No surprise: Hogan signs After Labor Day executive order

Governor's Office via YouTube

As expected, Governor Larry Hogan signed an executive order today, requiring all Maryland public schools to open after Labor Day, beginning next year. But opponents questioned its legality, and the governor’s motives.

In making his announcement on the boardwalk at Ocean City, the governor said it will help the state’s economy, because families will be able to extend their summer vacations.

“Starting Maryland public schools after Labor Day is not just a family issue,” Hogan said. “It’s an economic and public safety issue that draws clear, strong, bipartisan support among an overwhelming majority of Marylanders.”

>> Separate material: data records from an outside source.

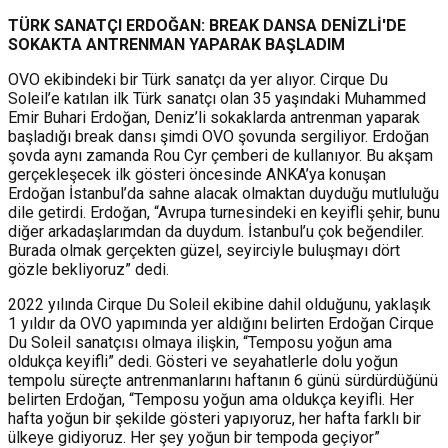
TÜRK SANATÇI ERDOĞAN: BREAK DANSA DENİZLİ'DE
SOKAKTA ANTRENMAN YAPARAK BAŞLADIM
OVO ekibindeki bir Türk sanatçı da yer alıyor. Cirque Du
Soleil’e katılan ilk Türk sanatçı olan 35 yaşındaki Muhammed
Emir Buhari Erdoğan, Deniz’li sokaklarda antrenman yaparak
başladığı break dansı şimdi OVO şovunda sergiliyor. Erdoğan
şovda aynı zamanda Rou Cyr çemberi de kullanıyor. Bu akşam
gerçekleşecek ilk gösteri öncesinde ANKA’ya konuşan
Erdoğan İstanbul’da sahne alacak olmaktan duyduğu mutluluğu
dile getirdi. Erdoğan, “Avrupa turnesindeki en keyifli şehir, bunu
diğer arkadaşlarımdan da duydum. İstanbul’u çok beğendiler.
Burada olmak gerçekten güzel, seyirciyle buluşmayı dört
gözle bekliyoruz” dedi.
2022 yılında Cirque Du Soleil ekibine dahil olduğunu, yaklaşık
1 yıldır da OVO yapımında yer aldığını belirten Erdoğan Cirque
Du Soleil sanatçısı olmaya ilişkin, “Temposu yoğun ama
oldukça keyifli” dedi. Gösteri ve seyahatlerle dolu yoğun
tempolu süreçte antrenmanlarını haftanın 6 günü sürdürdüğünü
belirten Erdoğan, “Temposu yoğun ama oldukça keyifli. Her
hafta yoğun bir şekilde gösteri yapıyoruz, her hafta farklı bir
ülkeye gidiyoruz. Her şey yoğun bir tempoda geçiyor”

The governor’s office cited a 2013 economic impact study by Maryland’s Bureau of Revenue Estimates. It says opening schools after Labor Day would add more than $74 million to the state’s economy.

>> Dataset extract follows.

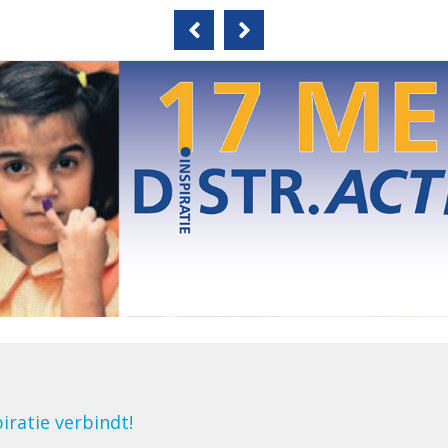
iratie verbindt!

The governor also used the announcement to take a shot at Baltimore County for having 37 schools without air conditioning.

The later start date, he said, “will even prevent Baltimore County, which unfortunately has failed to air condition its schools, from losing so many days of school due to heat-related closures.”

The county plans to have air conditioning in all of its schools by 2019.

The Governor also said schools will have to close by June 15.

Baltimore County School Superintendent Dallas Dance said that could shorten breaks during the year.

“School systems will have to look at the number of days within those breaks which include spring break, too,” Dance said.

Under the executive order, school systems can ask for a waiver to be exempt from the post-Labor Day start date. But they would have to apply for it annually and show a “compelling justification” for why the waiver should be granted.

Opponents of Hogan’s move are asking Attorney General Brian Frosh to weigh in on whether the order is legal.

State Senate President Thomas V. ”Mike” Miller, Jr. Called it “extraordinary and legally questionable.” Miller pointed out that State Comptroller Peter Franchot was at the governor’s announcement, which gave it the appearance of “political gamesmanship.”

“The education of our students is too important to play political games like this without any input from local superintendents, boards of education, and teachers,” he said

Miller said it would have been more appropriate for the governor to submit a bill in the 2017 legislature to have schools open after Labor Day.